Blackman writes, “And fame is not a ticket for special First Amendment exemptions.” I would think this principle would rule out the existence of the “public figures” category created by NY Times v. Sullivan, although in that case it’s the non-famous people who get extra First Amendment protection the famous don’t get.
That's not the same thing, as you well know. Public figure law concerns the subject of a potential defamatory article, not the publisher or speaker. The same newspaper can write articles about two different people, one a public figure and one not, and be treated to different legal standards under Sullivan.
The big business versus small business distinction shouldn’t matter for speech or religion. The text says “Congress shall make no law abridging …”.
It’s a group right of large organizations the same way it’s an individual right. It applies to any and all, because the language restricts Congress from acting against any and all.
"But the choice to benefit from the public marketplace comes with the legal obligation to equally serve members of the public. "
I'm armed, in accordance with my State's law. I would like to order lunch.

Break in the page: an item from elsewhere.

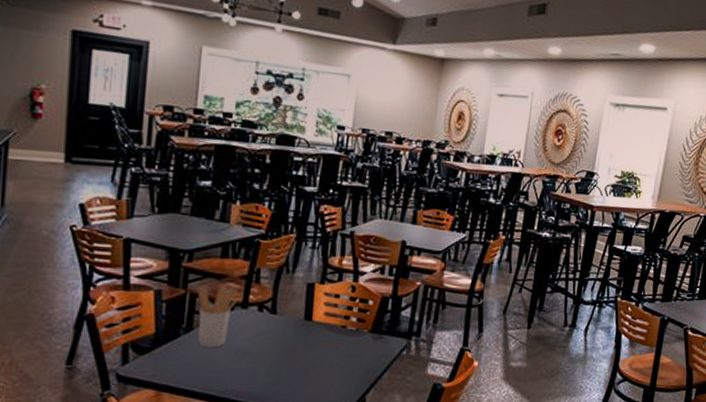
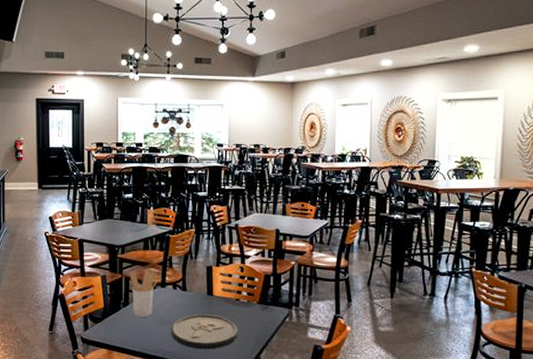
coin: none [250,344,341,390] -> present [171,314,238,350]

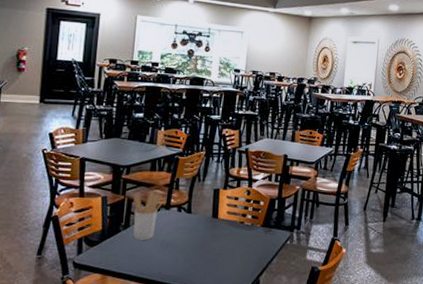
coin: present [171,314,238,350] -> none [172,236,240,273]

Things our website designer could do to make money besides making wedding websites (so that the websites she does make would not violate her speech, which seems to be the argument at hand – that her art and income are intrinsically codependent): become a dogwalker, cleaner, dishwasher, chef, restauranter, celebrity agent, professional hockey player, Zamboni driver, zamboni mechanic…Claiming you have been forced to make speech against your beleifs since you want to only make money off your “art” is specious, at best. Petitioner wants to sell wedding websites (which we all admire in the met!) She also wants to make money off it. Good! Make websites for whoever you want! Reach out to couples you chose about it! But once you advertise making wedding websites to anyone, as long as they aren’t (a protected class), you become ‘artistically’ constrained in who you can turn away. Income has nothing to do with this case. The income argument is a distraction. I look forward to the next case about how I want to be a photographer, and I love photographing people, but since I only accept commissions from white, or any race but black, pedophiles, black pedophiles are being discriminated against. My family will be destitute without the constitutional right to only accept photography commissions from non-black pedophiles.